First is to obtain proof of funds. What is the source of the buyer’s deposit and equity contribution? We never feel uncomfortable about asking this question. After all, we are not at a social event; this is business. A real buyer is never offended by these questions. Investors who have the money tangibly demonstrate it within hours. If they don’t have the money, you will hear every excuse in the book as to why they can’t get you the backup. Even college kids get monthly bank statements, or investment account statements if they own even one share of stock, so there is never a viable excuse for not being able to substantiate funds.

Second, determine how the buyer is going to finance the transaction. What banks has the buyer worked with in the past? Do they have a banking relationship locally and will they provide that banker’s contact information? Having the buyer illustrate what they envision for their capital stack can speak volumes about their capability.

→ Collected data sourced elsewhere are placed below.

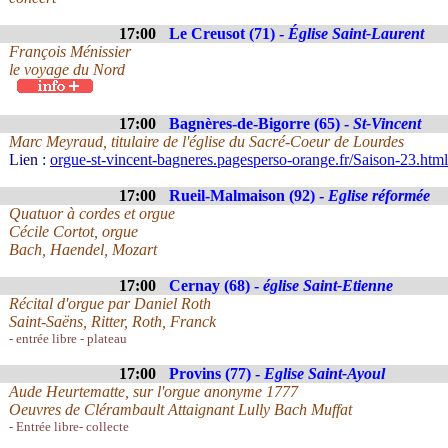
17:00
Le Creusot (71) -
Église Saint-Laurent
François Ménissier
le voyage du Nord
17:00
Bagnères-de-Bigorre (65) -
St-Vincent
Marc Meyraud, titulaire de l'église du Sacré-Coeur de Lourdes
Lien :
orgue-st-vincent-bagneres.pagesperso-orange.fr/Saison-23.html
17:00
Rueil-Malmaison (92) -
Eglise réformée
Quatuor à cordes et orgue
Cécile Cortot, orgue
Bach, Haendel, Mozart
17:00
Cernay (68) -
église Saint-Etienne
Récital d'orgue par Daniel Roth
Saint-Saëns, Ritter, Roth, Franck
- entrée libre - plateau
17:00
Provins (77) -
Eglise Saint-Ayoul
Aude Heurtematte, sur l'orgue anonyme 1777
Oeuvres de Clérambault Attaignant Lully Bach Muffat
- Entrée libre- collecte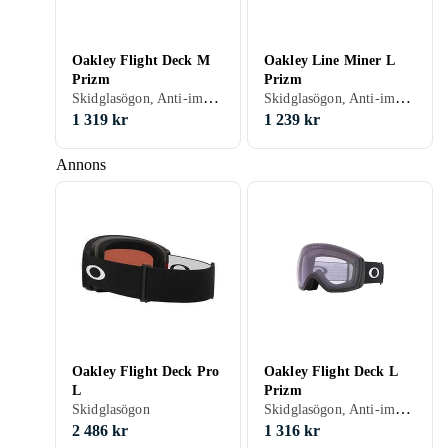
Oakley Flight Deck M
Oakley Line Miner L
Prizm
Prizm
Skidglasögon, Anti-imsystem, UV-skydd, Hjälmkompatibel, Vuxen
Skidglasögon, Anti-imsystem, UV-skydd, Hjälmkompatibel, Vuxen
1 319 kr
1 239 kr
Annons
Oakley Flight Deck Pro
Oakley Flight Deck L
L
Prizm
Skidglasögon, Anti-imsystem, Kan användas ovanpå glasögon (OTG), Vuxen
Skidglasögon
2 486 kr
1 316 kr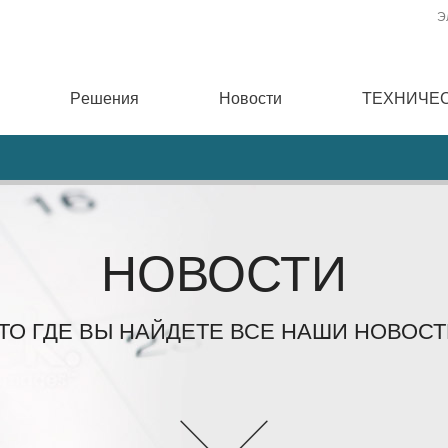
Э
Pешения
Новости
ТЕХНИЧЕ
НОВОСТИ
ТО ГДЕ ВЫ НАЙДЕТЕ ВСЕ НАШИ НОВОСТ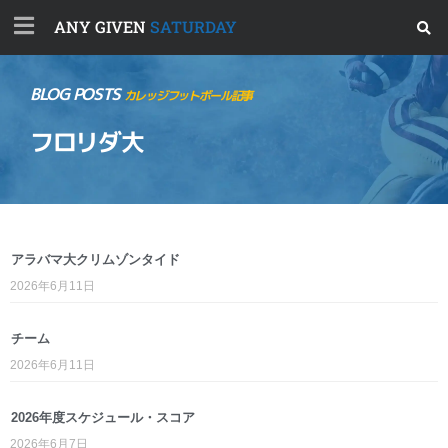
ANY GIVEN
SATURDAY
BLOG POSTS
カレッジフットボール記事
フロリダ大
アラバマ大クリムゾンタイド
2026年6月11日
チーム
2026年6月11日
2026年度スケジュール・スコア
2026年6月7日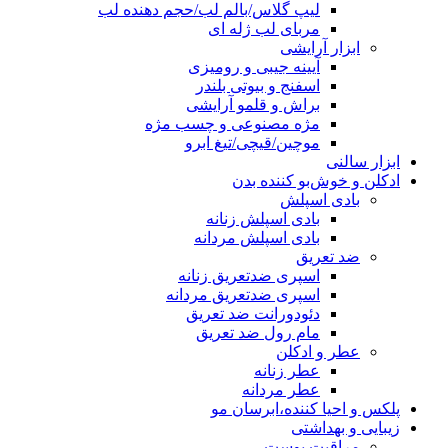
لیپ گلاس/بالم لب/حجم دهنده لب
مربای لب ژله ای
ابزار آرایشی
آیینه جیبی و رومیزی
اسفنج و بیوتی بلندر
براش و قلمو آرایشی
مژه مصنوعی و چسب مژه
موچین/قیچی/تیغ ابرو
ابزار سالنی
ادکلن و خوش‌بو کننده بدن
بادی اسپلش
بادی اسپلش زنانه
بادی اسپلش مردانه
ضد تعریق
اسپری ضدتعریق زنانه
اسپری ضدتعریق مردانه
دئودورانت ضد تعریق
مام رول ضد تعریق
عطر و ادکلن
عطر زنانه
عطر مردانه
پلکس و احیا کننده،ابرسان مو
زیبایی و بهداشتی
مراقبت پوست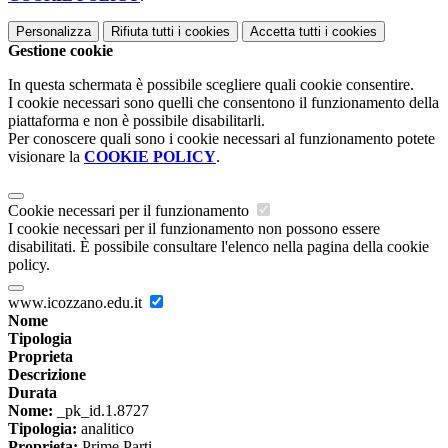
Personalizza
Rifiuta tutti
i cookies
Accetta tutti
i cookies
Gestione cookie
In questa schermata è possibile scegliere quali cookie consentire.
I cookie necessari sono quelli che consentono il funzionamento della
piattaforma e non è possibile disabilitarli.
Per conoscere quali sono i cookie necessari al funzionamento potete
visionare la
COOKIE POLICY
.
Cookie necessari per il funzionamento
I cookie necessari per il funzionamento non possono essere
disabilitati. È possibile consultare l'elenco nella pagina della cookie
policy.
www.icozzano.edu.it
Nome
Tipologia
Proprieta
Descrizione
Durata
Nome:
_pk_id.1.8727
Tipologia:
analitico
Proprieta:
Prime Parti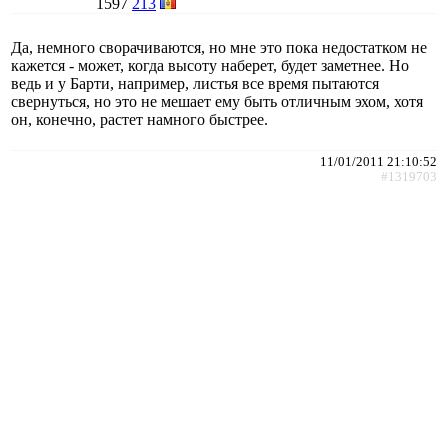
1597
213
Да, немного сворачиваются, но мне это пока недостатком не
кажется - может, когда высоту наберет, будет заметнее. Но
ведь и у Барти, например, листья все время пытаются
свернуться, но это не мешает ему быть отличным эхом, хотя
он, конечно, растет намного быстрее.
11/01/2011 21:10:52
#1319703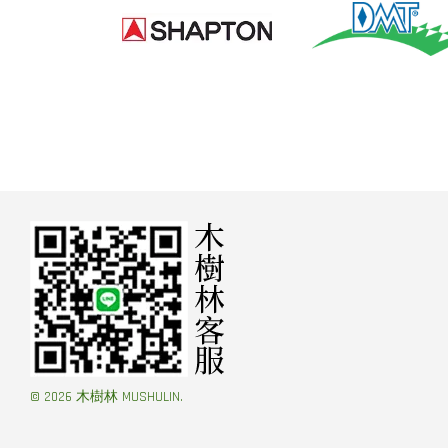
© 2026 木樹林 MUSHULIN.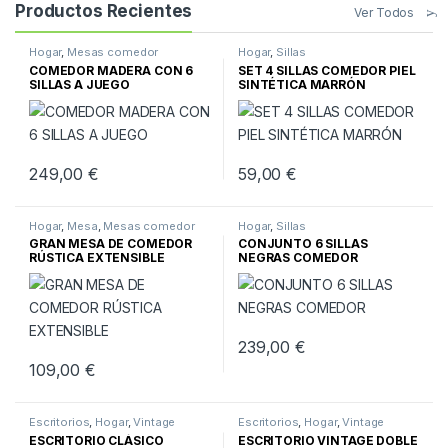
Productos Recientes
Ver Todos
Hogar
,
Mesas comedor
Hogar
,
Sillas
COMEDOR MADERA CON 6
SET 4 SILLAS COMEDOR PIEL
SILLAS A JUEGO
SINTÉTICA MARRÓN
249,00
€
59,00
€
Hogar
,
Mesa
,
Mesas comedor
Hogar
,
Sillas
GRAN MESA DE COMEDOR
CONJUNTO 6 SILLAS
RÚSTICA EXTENSIBLE
NEGRAS COMEDOR
239,00
€
109,00
€
Escritorios
,
Hogar
,
Vintage
Escritorios
,
Hogar
,
Vintage
ESCRITORIO CLÁSICO
ESCRITORIO VINTAGE DOBLE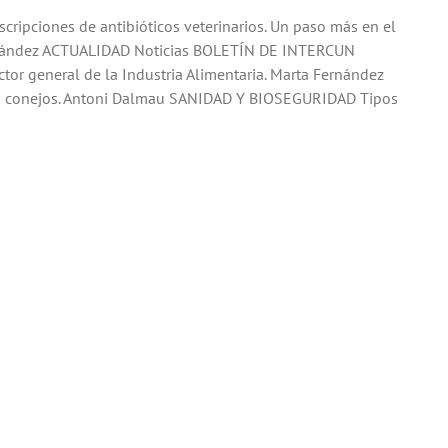
cripciones de antibióticos veterinarios. Un paso más en el
ernández ACTUALIDAD Noticias BOLETÍN DE INTERCUN
or general de la Industria Alimentaria. Marta Fernández
 conejos. Antoni Dalmau SANIDAD Y BIOSEGURIDAD Tipos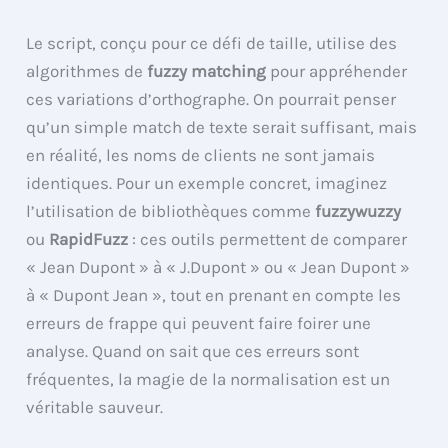
Le script, conçu pour ce défi de taille, utilise des
algorithmes de
fuzzy matching
pour appréhender
ces variations d’orthographe. On pourrait penser
qu’un simple match de texte serait suffisant, mais
en réalité, les noms de clients ne sont jamais
identiques. Pour un exemple concret, imaginez
l’utilisation de bibliothèques comme
fuzzywuzzy
ou
RapidFuzz
: ces outils permettent de comparer
« Jean Dupont » à « J.Dupont » ou « Jean Dupont »
à « Dupont Jean », tout en prenant en compte les
erreurs de frappe qui peuvent faire foirer une
analyse. Quand on sait que ces erreurs sont
fréquentes, la magie de la normalisation est un
véritable sauveur.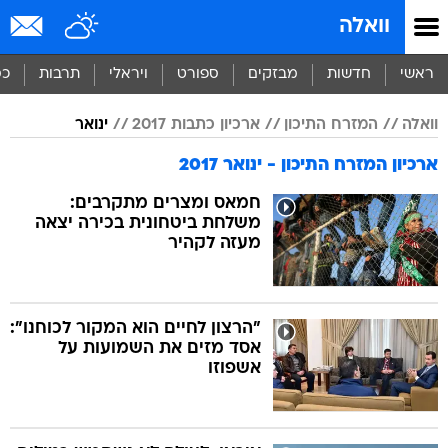
וואלה
ראשי
חדשות
מבזקים
ספורט
ויראלי
תרבות
כס
וואלה
המזרח התיכון
ארכיון כתבות 2017
ינואר
ארכיון המזרח התיכון - ינואר 2017
חמאס ומצרים מתקרבים:
משלחת ביטחונית בכירה יצאה
מעזה לקהיר
"הרצון לחיים הוא המקור לכוחנו":
אסד מזים את השמועות על
אשפוזו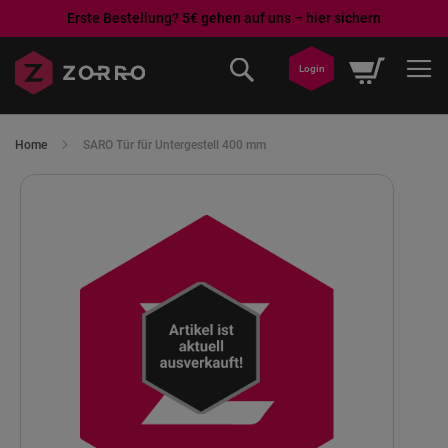
Erste Bestellung? 5€ gehen auf uns – hier sichern
Direkt
Mein War
zum
Login
Inhalt
Home
SARO Tür für Untergestell 400 mm
Skip
to
the
end
of
the
images
gallery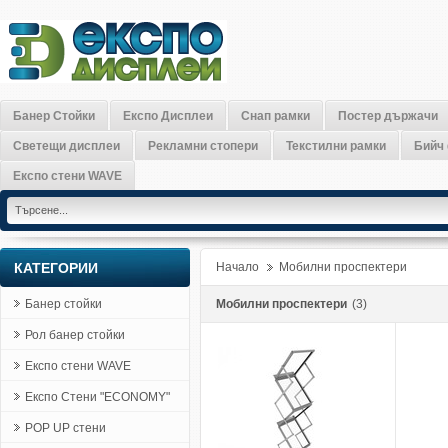
Банер Стойки
Експо Дисплеи
Снап рамки
Постер държачи
Светещи дисплеи
Рекламни стопери
Текстилни рамки
Бийч
Експо стени WAVE
КАТЕГОРИИ
Начало
Мобилни проспектери
»
Банер стойки
Мобилни проспектери
(3)
Рол банер стойки
Експо стени WAVE
Експо Стени "ECONOMY"
POP UP стени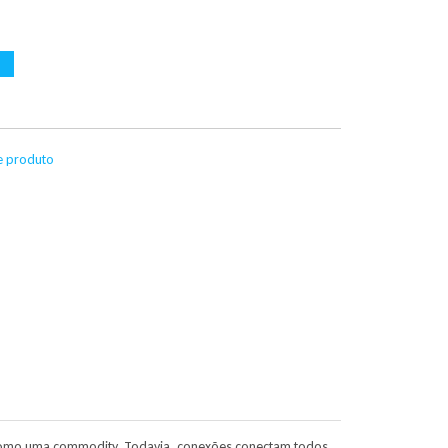
te produto
s como uma commodity. Todavia, conexões conectam todos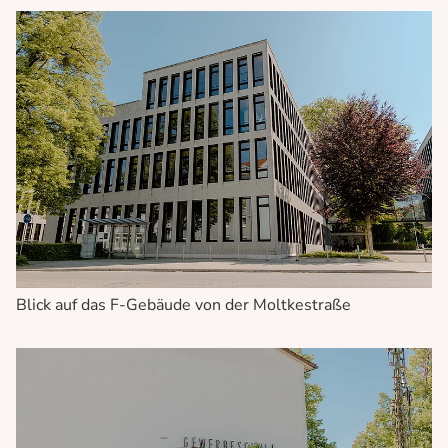
Blick auf das F-Gebäude von der Moltkestraße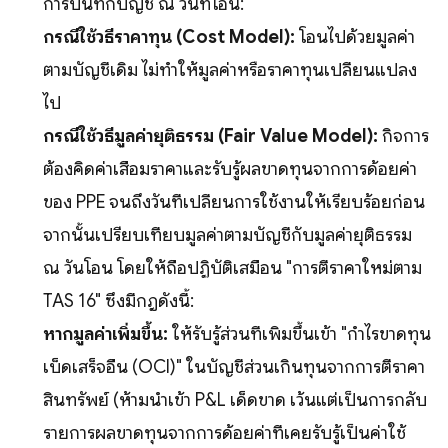
การบันทึกบัญชี ณ วันที่โอน:
กรณีใช้วิธีราคาทุน (Cost Model):
โอนไปด้วยมูลค่า
ตามบัญชีเดิม ไม่ทำให้มูลค่าหรือราคาทุนเปลี่ยนแปลง
ไป
กรณีใช้วิธีมูลค่ายุติธรรม (Fair Value Model):
กิจการ
ต้องคิดค่าเสื่อมราคาและรับรู้ผลขาดทุนจากการด้อยค่า
ของ PPE จนถึงวันที่เปลี่ยนการใช้งานให้เรียบร้อยก่อน
จากนั้นเปรียบเทียบมูลค่าตามบัญชีกับมูลค่ายุติธรรม
ณ วันโอน โดยให้ถือปฏิบัติเสมือน "การตีราคาใหม่ตาม
TAS 16" ซึ่งมีกฎดังนี้:
หากมูลค่าเพิ่มขึ้น:
ให้รับรู้ส่วนที่เพิ่มขึ้นเข้า "กำไรขาดทุน
เบ็ดเสร็จอื่น (OCI)" ในบัญชีส่วนเกินทุนจากการตีราคา
สินทรัพย์ (ห้ามนำเข้า P&L เด็ดขาด เว้นแต่เป็นการกลับ
รายการผลขาดทุนจากการด้อยค่าที่เคยรับรู้เป็นค่าใช้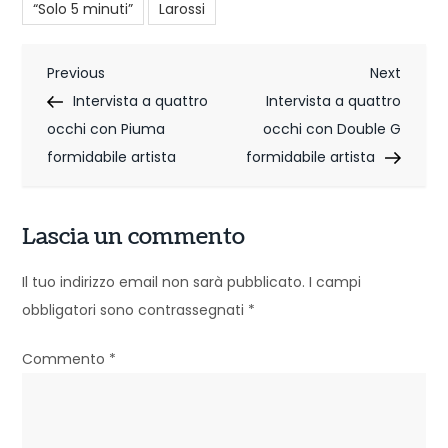
“Solo 5 minuti”
Larossi
N
Previous
Next
Previous
Next
Post
Post
Intervista a quattro
Intervista a quattro
a
occhi con Piuma
occhi con Double G
v
formidabile artista
formidabile artista
i
g
Lascia un commento
a
Il tuo indirizzo email non sarà pubblicato.
I campi
z
obbligatori sono contrassegnati
*
i
Commento
*
o
n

Third, find out which third-party professionals the buyer is going to use to help them with the transaction. Knowing which attorney they are going to use says a lot. Experienced brokers know the dealmakers from the deal-breakers. Other professionals include the engineer and environmental consultants that will be retained.

Fourth, determine how well the buyer understands the property and how it fits into the local market. To some extent this is less important than the others. As the anti-Sy Sims would say, the uneducated consumer is sometimes our best customer. As a seller representative, how well a buyer is going to do with a particular property is not a concern. But the better the buyer’s knowledge, the more likely the transaction will close.

Fifth, who does the buyer know that you might know? Can they provide names of sellers they have purchased properties from before in other cities/countries? Speaking to those sellers can tell you a lot about the buyer. We were negotiating the sale of a development site to a buyer who had a reputation as being very litigious. We told the seller that they should only agree to make a deal with that party if they paid at least a 10 percent premium above any other purchaser. We explained to the out-of-town seller that the extra proceeds would be necessary for the anticipated legal fees associated with getting the deal closed. Sure enough, during the contract period, the buyer started litigation with the seller and half of the premium the seller extracted was ultimately given to the seller’s lawyers. The transaction closed and the seller was very thankful for the insight into the buyer’s reputation.

Clearly, the better the market is, the more likely it is that a buyer who appears to be a risky bet can pull off the acquisition. However, conducting investigative work into the background of the buyer can greatly increase the probability of closing the sale. And sharing this information with the seller enables them to make better decisions about with whom, and how, to proceed.